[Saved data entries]
——
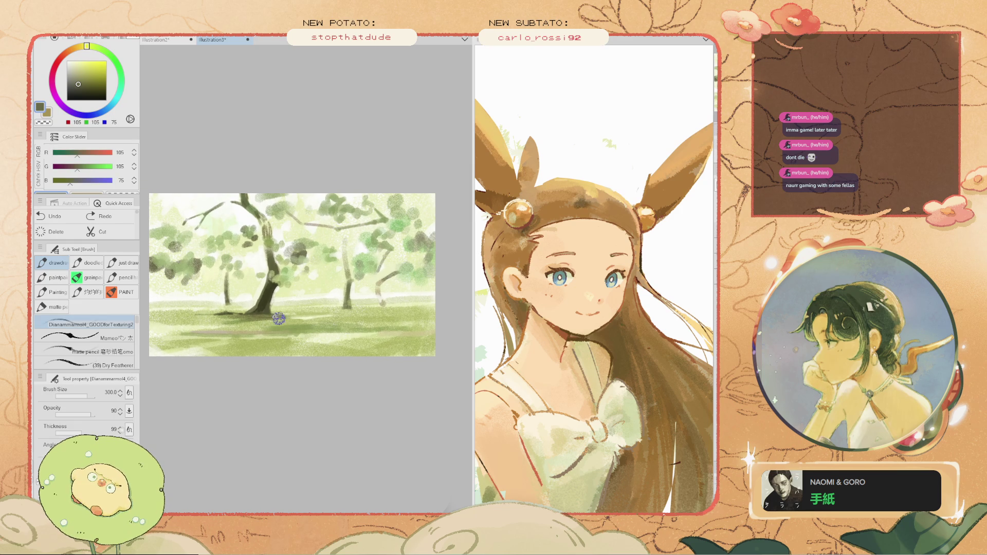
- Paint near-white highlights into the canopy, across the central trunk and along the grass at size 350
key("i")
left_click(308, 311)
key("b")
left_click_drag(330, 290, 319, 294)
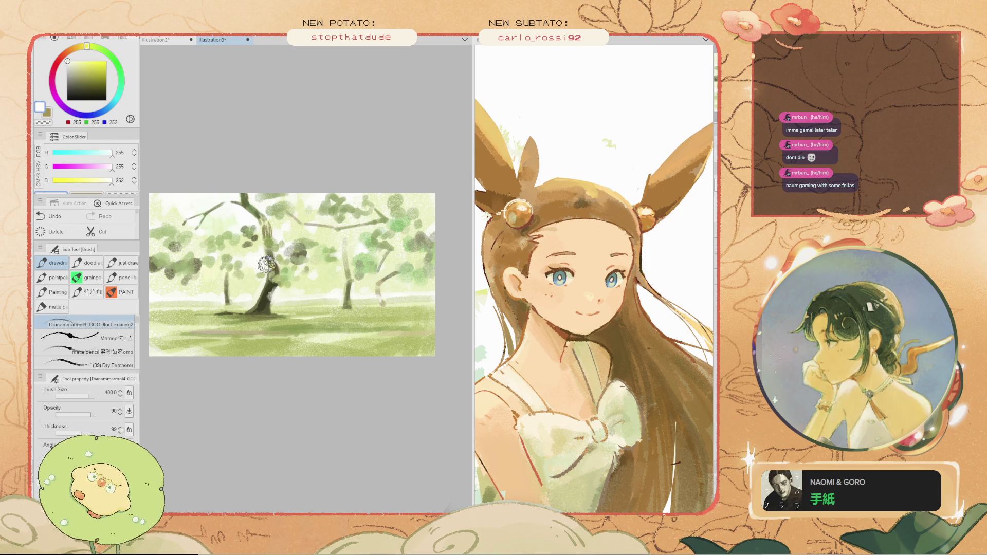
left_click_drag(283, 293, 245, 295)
——
§ THE TASK: In the records, the line containing "left_click(308, 311)" starts the span and the final line ends it. Output exactly that span, both ends included, with no pictures and nothing else.

§ EXPECTED OUTPUT:
left_click(308, 311)
key("b")
left_click_drag(330, 290, 319, 294)
left_click_drag(283, 293, 245, 295)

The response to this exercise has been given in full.